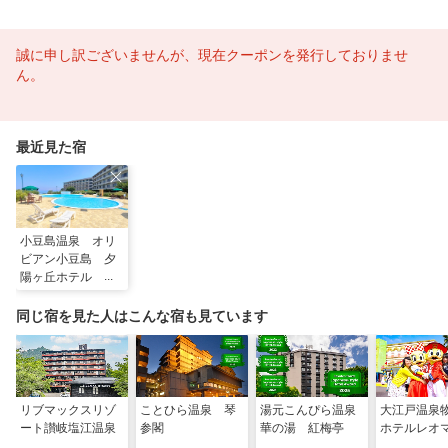
誠に申し訳ございませんが、現在クーポンを発行しておりませ
ん。
最近見た宿
小豆島温泉 オリ
ビアン小豆島 夕
陽ヶ丘ホテル ＜
小豆島＞
同じ宿を見た人はこんな宿も見ています
リブマックスリゾ
ことひら温泉 琴
湯元こんぴら温泉
大江戸温
ート讃岐塩江温泉
参閣
華の湯 紅梅亭
ホテルレオ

+-------+

(ACTIVITY): An unchanged copy of the data, images excluded, is all that should be given.

(RESPONSE BOX):
誠に申し訳ございませんが、現在クーポンを発行しておりませ
ん。
最近見た宿
小豆島温泉 オリ
ビアン小豆島 夕
陽ヶ丘ホテル ＜
小豆島＞
同じ宿を見た人はこんな宿も見ています
リブマックスリゾ
ことひら温泉 琴
湯元こんぴら温泉
大江戸温
ート讃岐塩江温泉
参閣
華の湯 紅梅亭
ホテルレオ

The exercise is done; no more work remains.